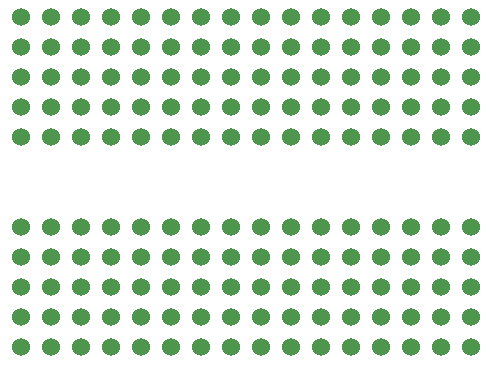
<source format=gbr>
%TF.GenerationSoftware,KiCad,Pcbnew,5.1.9-73d0e3b20d~88~ubuntu20.04.1*%
%TF.CreationDate,2021-01-27T17:21:39-06:00*%
%TF.ProjectId,ProtoPCBs,50726f74-6f50-4434-9273-2e6b69636164,rev?*%
%TF.SameCoordinates,Original*%
%TF.FileFunction,Copper,L2,Bot*%
%TF.FilePolarity,Positive*%
%FSLAX46Y46*%
G04 Gerber Fmt 4.6, Leading zero omitted, Abs format (unit mm)*
G04 Created by KiCad (PCBNEW 5.1.9-73d0e3b20d~88~ubuntu20.04.1) date 2021-01-27 17:21:39*
%MOMM*%
%LPD*%
G01*
G04 APERTURE LIST*
%TA.AperFunction,ComponentPad*%
%ADD10C,1.524000*%
%TD*%
G04 APERTURE END LIST*
D10*
%TO.P,REF\u002A\u002A,1*%
%TO.N,N/C*%
X193040000Y-83820000D03*
X193040000Y-93980000D03*
X203200000Y-86360000D03*
X228600000Y-93980000D03*
X228600000Y-88900000D03*
X226060000Y-83820000D03*
X215900000Y-93980000D03*
X205740000Y-86360000D03*
X213360000Y-88900000D03*
X223520000Y-83820000D03*
X231140000Y-91440000D03*
X193040000Y-86360000D03*
X213360000Y-86360000D03*
X213360000Y-93980000D03*
X220980000Y-91440000D03*
X220980000Y-93980000D03*
X205740000Y-83820000D03*
X220980000Y-86360000D03*
X195580000Y-93980000D03*
X198120000Y-88900000D03*
X226060000Y-88900000D03*
X213360000Y-91440000D03*
X231140000Y-86360000D03*
X218440000Y-86360000D03*
X208280000Y-91440000D03*
X231140000Y-93980000D03*
X223520000Y-91440000D03*
X223520000Y-93980000D03*
X218440000Y-93980000D03*
X203200000Y-88900000D03*
X200660000Y-88900000D03*
X208280000Y-83820000D03*
X215900000Y-83820000D03*
X218440000Y-91440000D03*
X218440000Y-88900000D03*
X228600000Y-91440000D03*
X220980000Y-83820000D03*
X215900000Y-91440000D03*
X200660000Y-91440000D03*
X220980000Y-88900000D03*
X228600000Y-83820000D03*
X200660000Y-93980000D03*
X215900000Y-88900000D03*
X231140000Y-83820000D03*
X208280000Y-93980000D03*
X208280000Y-88900000D03*
X203200000Y-83820000D03*
X210820000Y-91440000D03*
X200660000Y-83820000D03*
X215900000Y-86360000D03*
X195580000Y-91440000D03*
X205740000Y-91440000D03*
X223520000Y-86360000D03*
X226060000Y-86360000D03*
X213360000Y-83820000D03*
X228600000Y-86360000D03*
X226060000Y-93980000D03*
X198120000Y-83820000D03*
X195580000Y-88900000D03*
X210820000Y-83820000D03*
X193040000Y-91440000D03*
X210820000Y-86360000D03*
X231140000Y-88900000D03*
X208280000Y-86360000D03*
X223520000Y-88900000D03*
X205740000Y-93980000D03*
X205740000Y-88900000D03*
X195580000Y-86360000D03*
X198120000Y-93980000D03*
X210820000Y-93980000D03*
X210820000Y-88900000D03*
X226060000Y-91440000D03*
X218440000Y-83820000D03*
X203200000Y-93980000D03*
X193040000Y-88900000D03*
X198120000Y-86360000D03*
X200660000Y-86360000D03*
X195580000Y-83820000D03*
X198120000Y-91440000D03*
X203200000Y-91440000D03*
X213360000Y-66040000D03*
X213360000Y-76200000D03*
X223520000Y-68580000D03*
X226060000Y-68580000D03*
X213360000Y-68580000D03*
X226060000Y-66040000D03*
X215900000Y-76200000D03*
X218440000Y-71120000D03*
X228600000Y-73660000D03*
X223520000Y-71120000D03*
X220980000Y-71120000D03*
X228600000Y-66040000D03*
X220980000Y-73660000D03*
X220980000Y-76200000D03*
X228600000Y-76200000D03*
X228600000Y-71120000D03*
X223520000Y-66040000D03*
X231140000Y-73660000D03*
X220980000Y-66040000D03*
X215900000Y-73660000D03*
X226060000Y-73660000D03*
X218440000Y-66040000D03*
X215900000Y-71120000D03*
X231140000Y-66040000D03*
X213360000Y-73660000D03*
X231140000Y-68580000D03*
X228600000Y-68580000D03*
X226060000Y-76200000D03*
X226060000Y-71120000D03*
X215900000Y-68580000D03*
X218440000Y-76200000D03*
X231140000Y-76200000D03*
X231140000Y-71120000D03*
X223520000Y-76200000D03*
X213360000Y-71120000D03*
X218440000Y-68580000D03*
X220980000Y-68580000D03*
X215900000Y-66040000D03*
X218440000Y-73660000D03*
X223520000Y-73660000D03*
X210820000Y-73660000D03*
X210820000Y-66040000D03*
X210820000Y-76200000D03*
X210820000Y-71120000D03*
X210820000Y-68580000D03*
X208280000Y-68580000D03*
X208280000Y-66040000D03*
X208280000Y-73660000D03*
X208280000Y-76200000D03*
X208280000Y-71120000D03*
X205740000Y-68580000D03*
X205740000Y-71120000D03*
X205740000Y-66040000D03*
X205740000Y-76200000D03*
X205740000Y-73660000D03*
X203200000Y-71120000D03*
X203200000Y-73660000D03*
X203200000Y-76200000D03*
X203200000Y-66040000D03*
X203200000Y-68580000D03*
X200660000Y-71120000D03*
X200660000Y-66040000D03*
X200660000Y-76200000D03*
X200660000Y-68580000D03*
X200660000Y-73660000D03*
X198120000Y-76200000D03*
X198120000Y-73660000D03*
X198120000Y-71120000D03*
X198120000Y-68580000D03*
X198120000Y-66040000D03*
X195580000Y-66040000D03*
X195580000Y-76200000D03*
X195580000Y-68580000D03*
X195580000Y-73660000D03*
X195580000Y-71120000D03*
X193040000Y-76200000D03*
X193040000Y-73660000D03*
X193040000Y-71120000D03*
X193040000Y-68580000D03*
X193040000Y-66040000D03*
%TD*%
M02*

</source>
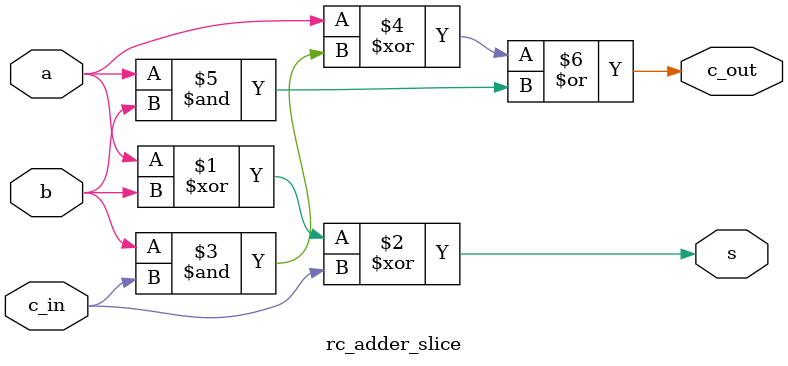
<source format=sv>
module rc_adder_slice (
	input logic a, b, c_in,
	output logic s, c_out
);

    assign s     = a ^ b ^ c_in;
    assign c_out = (a ^ b & c_in) | a & b;

endmodule
</source>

• Directive: Among the lines above, return each one holding the string "LIST".

• Finished task:
G04 APERTURE LIST*
G04 APERTURE END LIST*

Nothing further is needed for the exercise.